A crescente crise na mobilidade urbana brasileira

Enviada em 15/09/2020

Durante o período de grande industrialização brasileira, no século XX, a mobilidade urbana ainda era algo que não afetava a população de forma direta. Com o governo de Getúlio Vargas, o processo de substituição de importações trouxe inúmeros produtos de outros países a preços mais baixos para o povo, entre eles o carro. No contexto atual, este axioma tornou-se um agravante na vida dos trabalhadores, os quais têm de enfrentar o trânsito todos os dias ao lado de muitos outros veículos para chegar em seus destinos, e não podem contar com a disponibilidade dos transportes públicos, que cobram preços altos e não garantem o conforto de seu passageiro. Dessa forma, a vinda de importações baratas para dentro da terra verde e amarela e a falta de infraestrutura dos meios de locomoção públicos contribuiu para o desenvolvimento da dificuldade de movimentação entre as áreas urbanas.

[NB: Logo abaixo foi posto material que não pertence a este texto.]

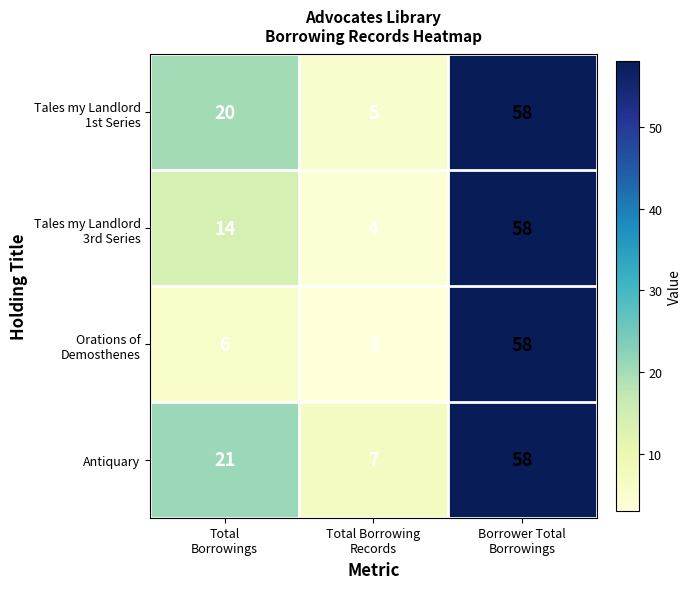

Count the Antiquary values in the range 7 to 58.

3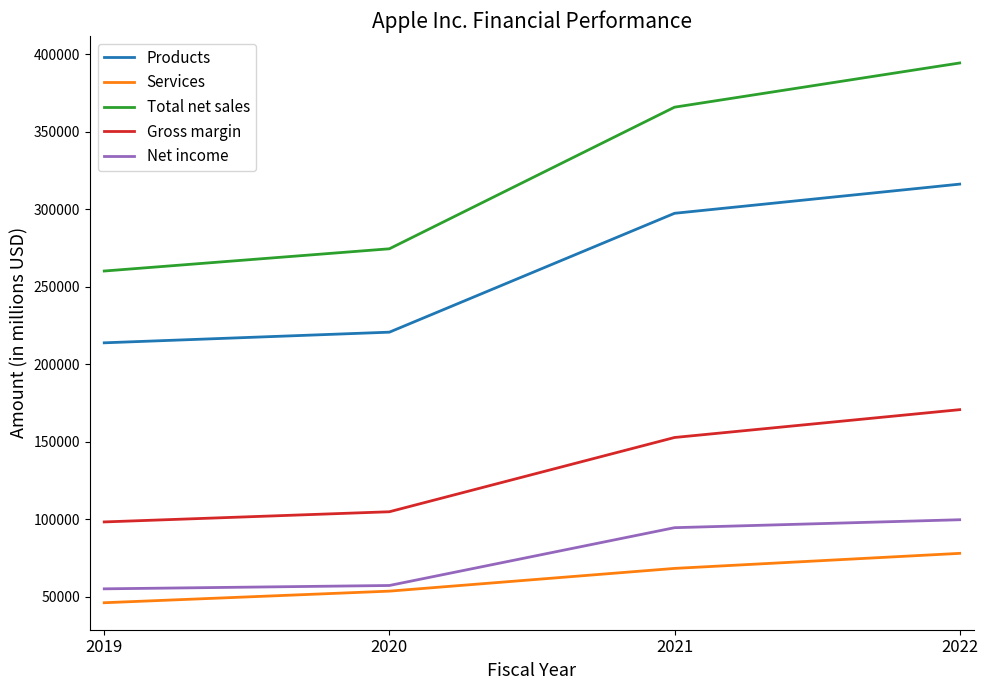

What is the greatest value displayed?

394328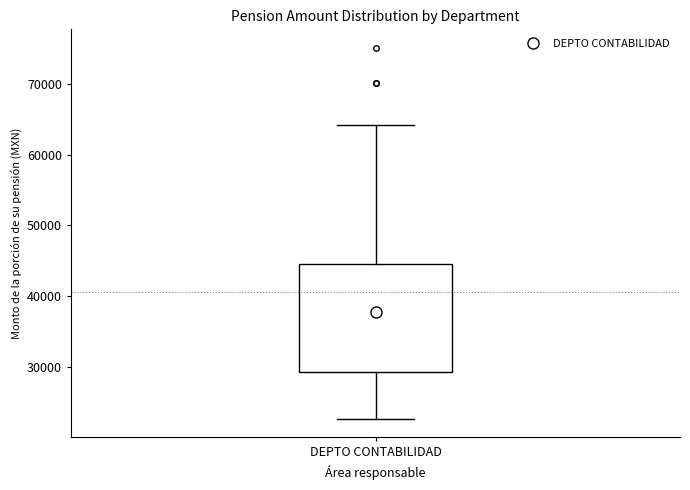

Read this box plot against the y-axis: the position of the median line, the range covered by the box, and the ends of both whiskers. The values are not printed on the chart, so give them approximately, as read against the axis.

median 38000, box 29000 to 45000, whiskers 23000 to 64000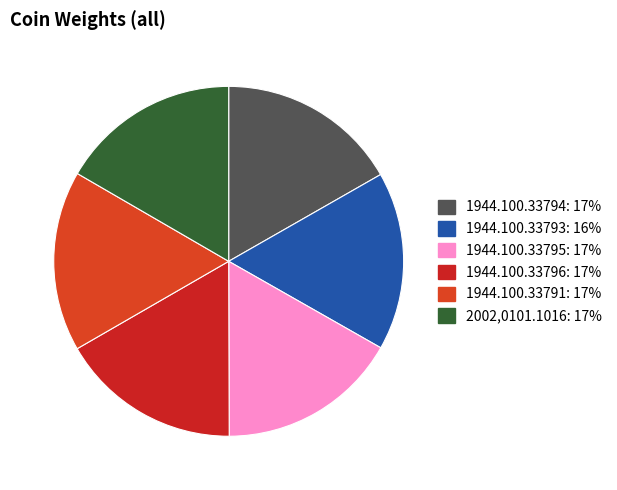

Count the number of slices in the pie.

6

Em primeiro lugar, é indubitável que a democratização do acesso ao transporte individual está entre as causas do problema. A canção “Rua da Passagem” da cantora Elba Ramalho problematiza o comportamento dos cidadãos no trânsito, que saem com seus carros novos e se irritam com a lentidão da locomoção. De maneira análoga, é possível perceber que no Brasil, esta acessibilidade ainda é presente no cenário atual, haja vista que o governo oferece benefícios na compra de um carro. Portanto, o número de veículos aumenta no asfalto e consequente mente o trânsito também.

Outrossim, destaca-se o alto preço cobrado pelas passagens de ônibus na terra tupiniquim. O longa-metragem “Velocidade Máxima” mostra em suas cenas inciais um passageiro que reclama do valor exigido pelo motorista, mas por necessidades maiores, paga o ingresso e entra no veículo. De forma semelhante, é compreensível que na nação brasileira, esta realidade ainda afeta grande parte da população, uma vez que as autoridades cobram uma alta quantia de impostos dos cidadãos, ao aumentar o custo de utilização de serviços públicos para arrecadar mais capitais. Diante disso, o uso do transporte público diminui, e então, o governo para de conceder cuidados a frota destes transportes.

Em suma, cabe ao Poder Público realizar votações no Congresso Nacional para a criação de leis que garantam o oferecimento de infraestrutura aos transportes públicos de todas as cidades no Brasil, com avaliações da qualidade de pintura, assentos e engrenagens por especialistas em todas as frotas, a fim de originar espaços confortáveis a seus usuários. A partir disso, faz-se também necessária a criação de mecanismos que dificultem o acesso da população aos veículos individuais, com o objetivo de impulsionar o uso do meio de locomoção coletivo por estes.